# Wire size for 125a breaker



## sparks1up (May 5, 2010)

First, are you sure your new 200-amp has a busbar rated for a 125-amp breaker? Not all panels are! Most GE panel are limited to 90-amps max and Square D QO I believe is rated but double check this, Siemens panels with copper bus may be rated too, but not the standard aluminum alloy bus version. My point is check first before you buy. Just because you can physically fit the breaker in the space doesn't mean it is rated for it or that it's acceptable!

For copper #2 wire will suffice but nothing wrong with using 1/0 or 2/0 if you prefer. However you might have a hard time getting the bigger wire in the breakers lugs.


----------



## HouseHelper (Mar 20, 2007)

What kind of wire? Copper? Aluminum?, SE cable, THHN in conduit? need more info.
Use either #4 or #6 to the ground rod, #4 required to water line and gas (if required).


----------



## oregondiy (Oct 24, 2008)

I want to use aluminum se cable because of cost. I would like to know the minimum size wire to code? I was trying to research this and got a little confused with different temps and such. It seems like I found conflicting info, some said 1/0 and some 2/0.

I will check that my new panel can handle the 125a breaker. 
I already bought a breaker, a cutler hammer br2125, it will accept up to a 2/0 wire size. 
The 200a panel I bought is a cutler hammer br series 30/40.


----------



## Jim Port (Sep 21, 2007)

Remember that SE needs to be used at the 60 degree rating and you will need to use 310.16, not 310.15(B)(6).


----------



## oregondiy (Oct 24, 2008)

Thanks for the reply, so does this mean I need 1/0 or 2/0 SE aluminum?

Does the "max 200a per stab" mean I can use the 125a breaker in this panel?


----------



## oregondiy (Oct 24, 2008)

I called Cutler Hammer to be sure of max breaker size, they said 125A breaker was fine. 

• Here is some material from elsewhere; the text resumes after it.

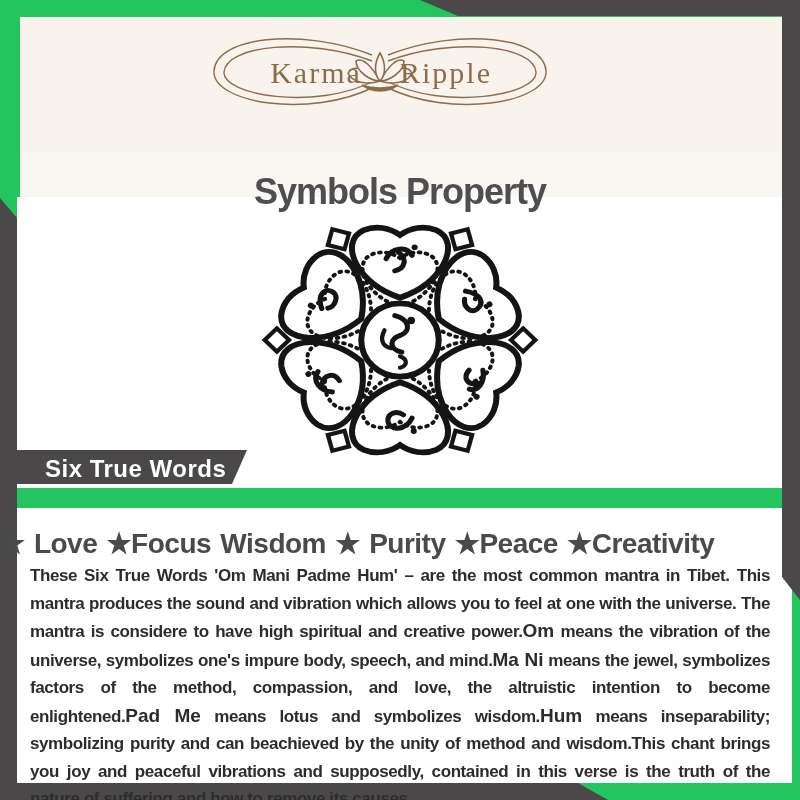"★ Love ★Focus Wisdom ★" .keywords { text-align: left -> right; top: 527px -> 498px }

I went and bought my 2/0 4 conductor wire, now how do I connect the 2/0 size neutral to the neutral busbar in my panel ? Is there an adaptor for the larger size wire?

Thanks


----------



## sparks1up (May 5, 2010)

Aluminum SE cable 1/0 meets code for residential single phase services and feeders up to 125-amp. You can find this in table 310.15 (b) (6) in NEC. In reference to Jim Port's comment, it is only rated 100-amp in table 310-16 under the 60 degree column for aluminum wire. However 310.15 (b) (6) clearly states type's SE, USE and USE-2 are included and that 1/0 is rated for 125-amps for services and feeders as I described above.


----------



## sparks1up (May 5, 2010)

The neutral bar should have a lug big enough. Are you sure you are not looking at the "ground bar"?


----------



## SD515 (Aug 17, 2008)

sparks1up said:


> Aluminum SE cable 1/0 meets code for residential single phase services and feeders up to 125-amp. You can find this in table 310.15 (b) (6) in NEC. In reference to Jim Port's comment, it is only rated 100-amp in table 310-16 under the 60 degree column for aluminum wire. However 310.15 (b) (6) clearly states type's SE, USE and USE-2 are included and that 1/0 is rated for 125-amps for services and feeders as I described above.


 You do not use Tbl 310.15 (B)(6) for residential feeders, unless that feeder serves as the main power feeder which supplies _all of the loads_ of that dwelling. In other words, every electron that house uses has to go through that feeder. Tbl 310.16 is used for most feeders encountered.


----------



## sparks1up (May 5, 2010)

That is not the way it is interpreted in this area.


----------



## SD515 (Aug 17, 2008)

What is there to interpret? Section 310.15(B)(6) clearly states what a main power feeder is for the purpose of that section, including Tbl 310.15(B)(6). Now if your local area has an amendment to that, that’s a different story. Just be careful referencing code to others, as their local area may not have the same amendments your local area does.


----------



## oregondiy (Oct 24, 2008)

Thanks for the help guys.

When I was wondering about connecting the 2/0 to the neutral bar I was reffering to the 2/0 that is going from the main panel to the subpanel. 

I guess what I need is called a "neutral/ground lug" that screws onto the busbar. Is this correct?


----------



## wareagle (Apr 11, 2011)

Sparks
Which code version are you using? It used to be the way you are quoting but either the 08 or 11 NEC changed it.


----------



## a7ecorsair (Jun 1, 2010)

oregondiy said:


> Thanks for the help guys.
> 
> When I was wondering about connecting the 2/0 to the neutral bar I was reffering to the 2/0 that is going from the main panel to the subpanel.
> 
> I guess what I need is called a "neutral/ground lug" that screws onto the busbar. Is this correct?


Yes..:yes:


----------



## Jim Port (Sep 21, 2007)

wareagle said:


> Sparks
> Which code version are you using? It used to be the way you are quoting but either the 08 or 11 NEC changed it.


Table 310.15(B)(6) has had the note that it is only used for sizing the conductors if it serve the entire load for many code cycles.


----------